GIVEN RECORDS:
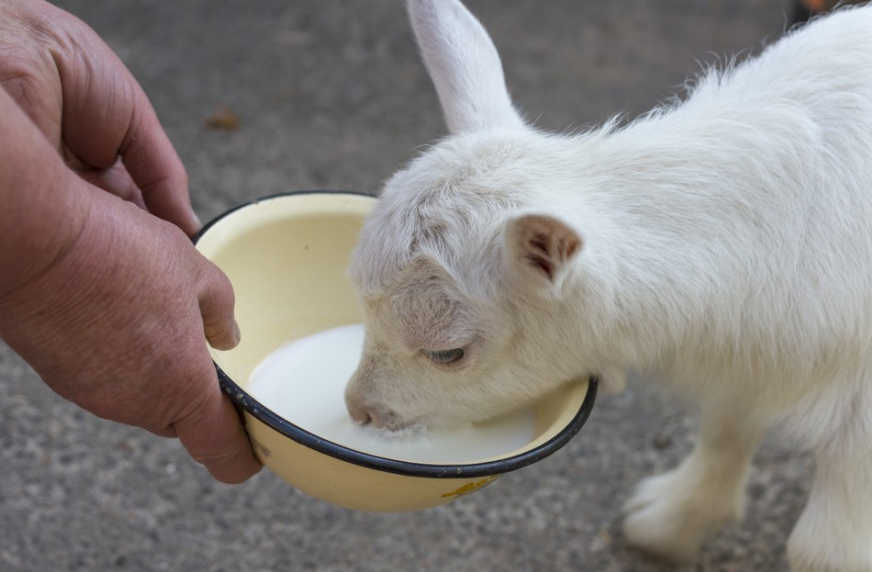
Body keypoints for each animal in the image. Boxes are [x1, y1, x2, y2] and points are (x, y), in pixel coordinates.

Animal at [344, 2, 872, 568]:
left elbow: (820, 548)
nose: (359, 411)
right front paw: (673, 522)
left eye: (447, 353)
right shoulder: (747, 363)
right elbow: (725, 432)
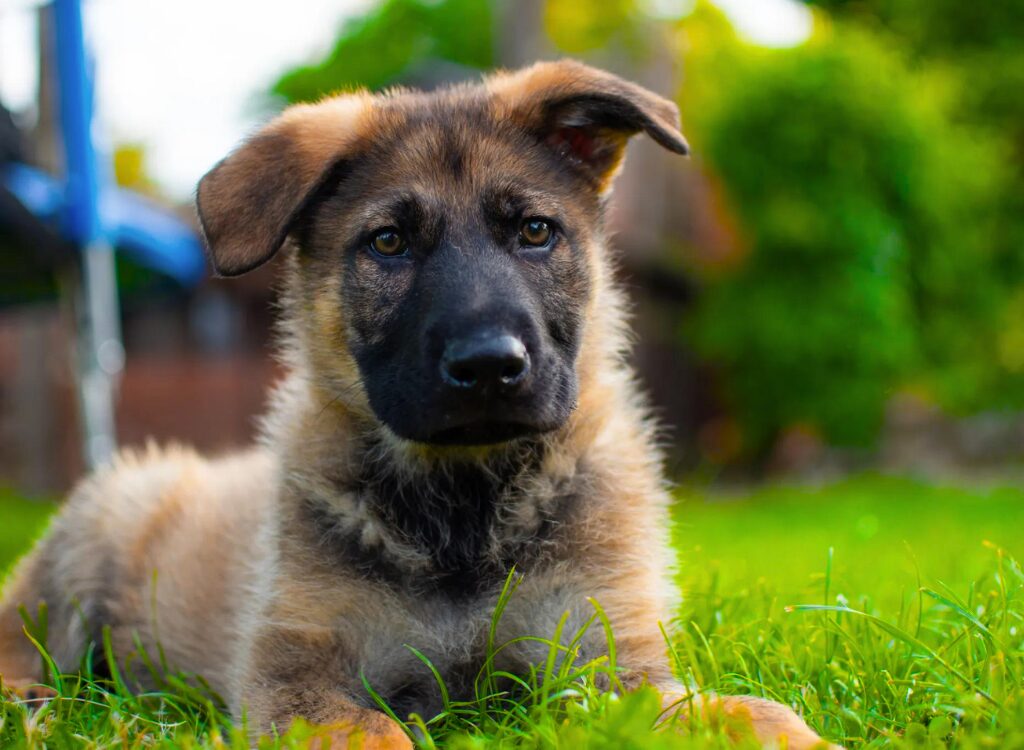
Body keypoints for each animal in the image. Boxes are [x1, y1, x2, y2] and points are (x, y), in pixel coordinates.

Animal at [0, 59, 831, 750]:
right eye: (389, 242)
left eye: (535, 231)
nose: (490, 364)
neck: (462, 507)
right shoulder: (295, 672)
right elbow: (374, 732)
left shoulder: (604, 662)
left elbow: (724, 711)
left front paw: (778, 728)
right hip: (93, 540)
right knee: (19, 632)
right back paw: (29, 702)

WORK TO BE COMPLETED:
Drop the pictures; repeat the listing above exactly.

COMPLETED EXERCISE:
Body keypoints for each animal in the image. Boxes are [x1, y1, x2, y2] and points are (x, y), in pixel coordinates.

Animal at [344, 2, 872, 568]:
left elbow: (820, 548)
nose: (359, 411)
right front paw: (673, 522)
left eye: (447, 353)
right shoulder: (747, 363)
right elbow: (725, 432)
Body keypoints for each animal in the image. Boxes are [x1, y1, x2, y2] and points are (x, y), in pixel coordinates.

Animal at [0, 59, 831, 750]:
right eye: (389, 242)
left eye: (535, 231)
nose: (490, 364)
neck: (462, 507)
right shoulder: (295, 672)
right elbow: (374, 732)
left shoulder: (604, 662)
left elbow: (724, 711)
left front paw: (778, 728)
right hip: (93, 540)
right knee: (19, 632)
right back paw: (29, 702)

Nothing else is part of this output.